Use the right side of the patterns ${\left(x - h\right)}^{2} = {x}^{2} - 2 h x + {h}^{2}$ and ${\left(y - k\right)}^{2} = {y}^{2} - 2 k y + {k}^{2}$ and the terms in the parenthesis in equation [1] to find the values of h and k:

${x}^{2} - 2 h x + {h}^{2} = {x}^{2} + 18 x + {h}^{2}$ and ${y}^{2} - 2 k y + {k}^{2} = {y}^{2} + 10 y + {k}^{2}$

$- 2 h x = 18 x$ and $- 2 k y = 10 y$

$h = - 9$ and $k = - 5$

Substitute the left side of the patterns into equation [1]:

$4 {\left(x - h\right)}^{2} - {\left(y - k\right)}^{2} = - 199 + 4 {h}^{2} - {k}^{2} \text{ [2]}$

Substitute the values for h and k into equation [2]:

$4 {\left(x - - 9\right)}^{2} - {\left(y - - 5\right)}^{2} = - 199 + 4 {\left(- 9\right)}^{2} - {\left(- 5\right)}^{2} \text{ [3]}$

Simplify the right side of equation [3]:

$4 {\left(x - - 9\right)}^{2} - {\left(y - - 5\right)}^{2} = 100 \text{ [4]}$

Divide both sides of the equation by 100:

${\left(x - - 9\right)}^{2} / 25 - {\left(y - - 5\right)}^{2} / 100 = 1 \text{ [5]}$

Write the denominators as squares:

${\left(x - - 9\right)}^{2} / {5}^{2} - {\left(y - - 5\right)}^{2} / {10}^{2} = 1 \text{ [6]}$

Equation [6] is the standard form for a hyperbola with a horizontal transverse axis.

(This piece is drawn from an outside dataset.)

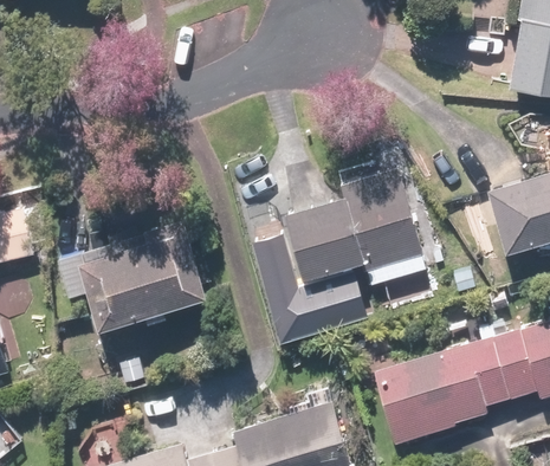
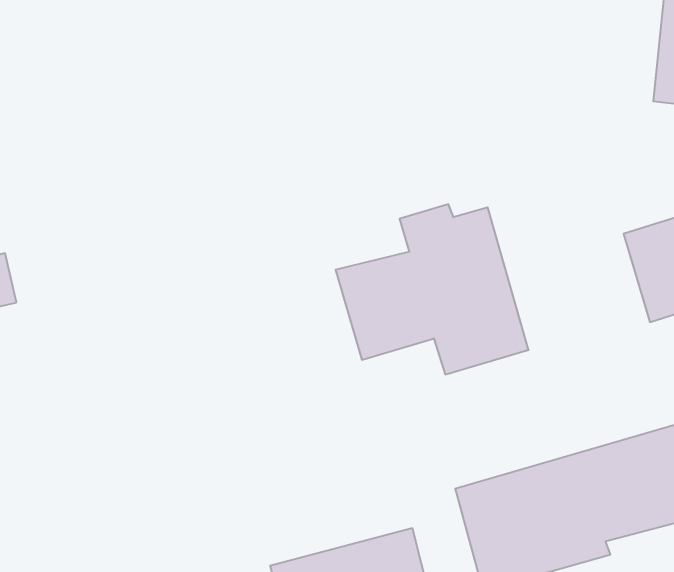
building: [56,218,209,330] -> none
building: [248,229,364,338] -> none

Referring to the standard form, the vertices are at $\left(h - a , k\right) \mathmr{and} \left(h + a , k\right)$

Substituting $a = 5 , h = - 9 , \mathmr{and} k = - 5$

$\left(- 9 - 5 , - 5\right) \mathmr{and} \left(- 9 + 5 , - 6\right)$

The vertices are $\left(- 16 , - 5\right) \mathmr{and} \left(- 4 , - 5\right)$

Referring to the standard form, the foci are at $\left(h - c , k\right) \mathmr{and} \left(h + c , k\right)$

Use $c = \sqrt{{a}^{2} + {b}^{2}}$ with a = 5 and b = 10:

$c = \sqrt{125}$

The foci are $\left(- 9 - \sqrt{125} , - 5\right) \mathmr{and} \left(- 9 + \sqrt{125} , - 5\right)$

Referring to the standard form, the asymptotes are at:

$y = - \frac{b}{a} \left(x - h\right) + k \mathmr{and} y = \frac{b}{a} \left(x - h\right) + k$

Substituting $b = 10 , a = 5 , h = - 9 , \mathmr{and} k = - 5$

The asymptotes are: $y = - 2 \left(x - - 9\right) - 5 \mathmr{and} y = 2 \left(x - - 9\right) - 5$